• STATED GOAL
Rewrite the entries from the line containing "On Tuesday, what" through the line containing "9:30 AM to 10:50 AM", putting "beginning and ending times" in place of "start and end times" and keeping everything else the same. Leave out the pictures.

• EXERCISE INPUTS
* begin *

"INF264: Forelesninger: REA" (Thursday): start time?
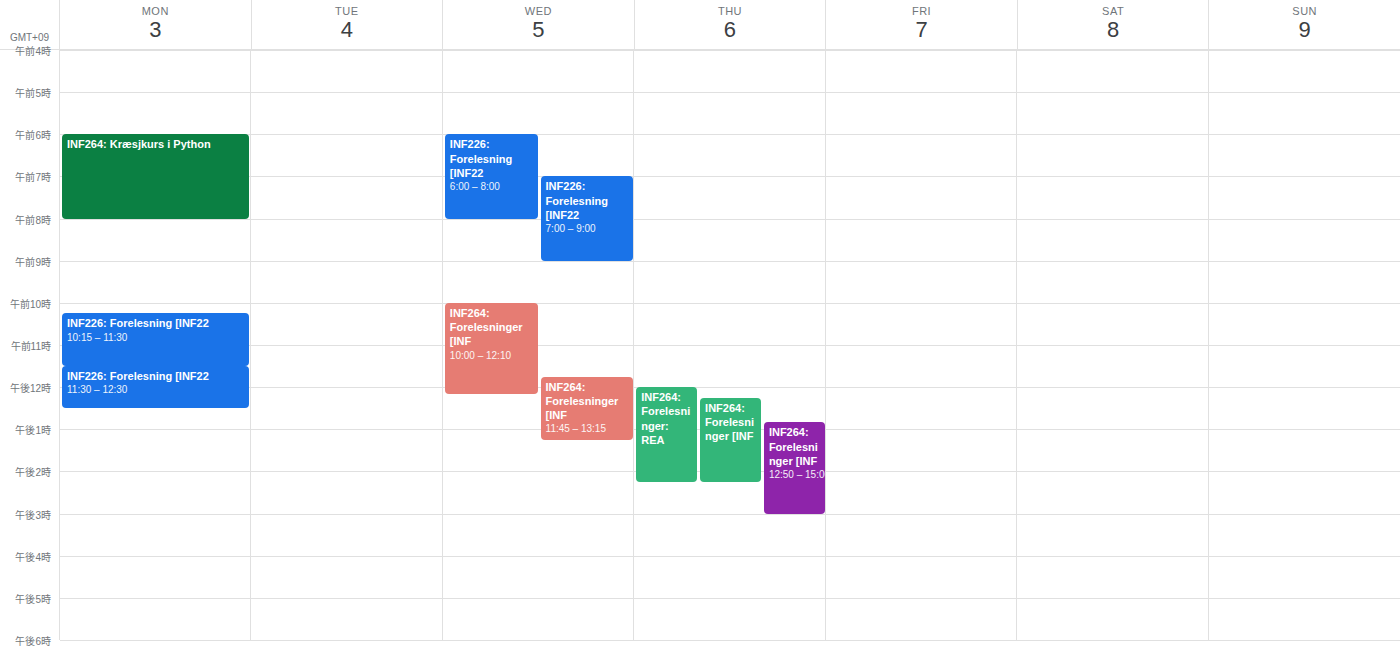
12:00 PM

* end *
* begin *

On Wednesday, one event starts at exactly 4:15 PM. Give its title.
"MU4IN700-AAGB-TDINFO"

* end *
* begin *

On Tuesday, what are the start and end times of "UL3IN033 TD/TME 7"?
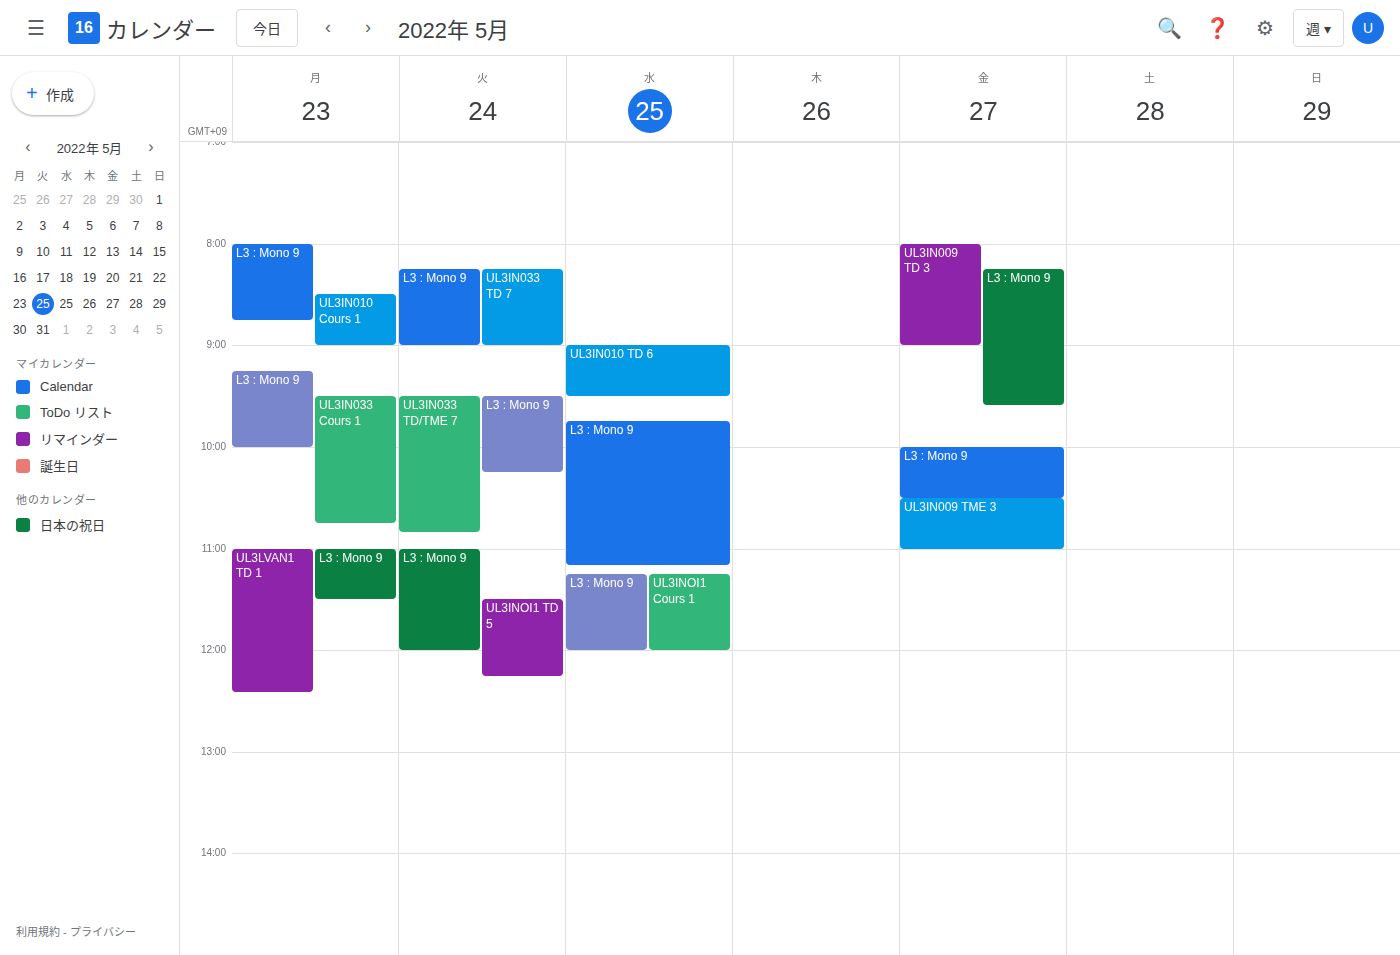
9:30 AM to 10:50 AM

* end *

• ANSWER FOR THE TASK
On Tuesday, what are the beginning and ending times of "UL3IN033 TD/TME 7"?
9:30 AM to 10:50 AM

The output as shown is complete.